• **Aim of the task**
Extract the lines from the one with "hu a následně začal shánět náhradní" up to and including the one with "ВЕЧІРНІЙ ТЕРНОПІЛЬ", copying them without any change.

• **Working data**
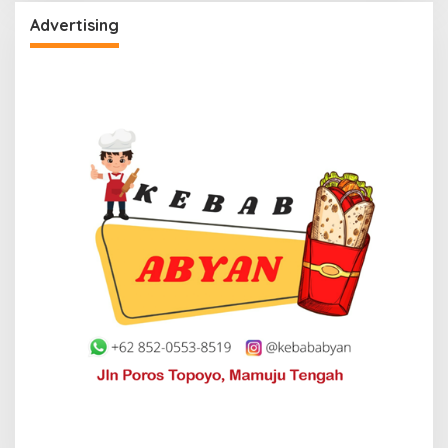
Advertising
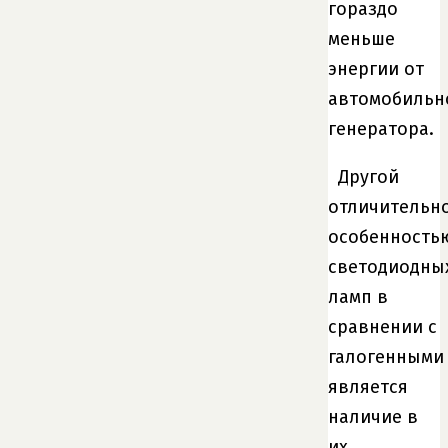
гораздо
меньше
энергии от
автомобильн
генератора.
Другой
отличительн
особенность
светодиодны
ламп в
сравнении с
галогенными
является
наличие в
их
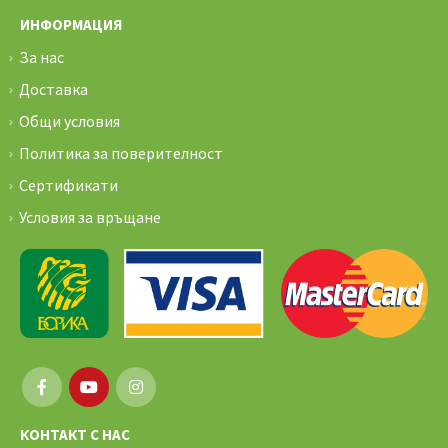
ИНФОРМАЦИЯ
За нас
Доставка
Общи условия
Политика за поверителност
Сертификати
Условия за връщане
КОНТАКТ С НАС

--

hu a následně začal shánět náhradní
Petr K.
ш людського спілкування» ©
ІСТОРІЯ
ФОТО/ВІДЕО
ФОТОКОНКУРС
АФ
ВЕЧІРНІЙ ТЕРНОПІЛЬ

• **Solution for this task**
hu a následně začal shánět náhradní
Petr K.
ш людського спілкування» ©
ІСТОРІЯ
ФОТО/ВІДЕО
ФОТОКОНКУРС
АФ
ВЕЧІРНІЙ ТЕРНОПІЛЬ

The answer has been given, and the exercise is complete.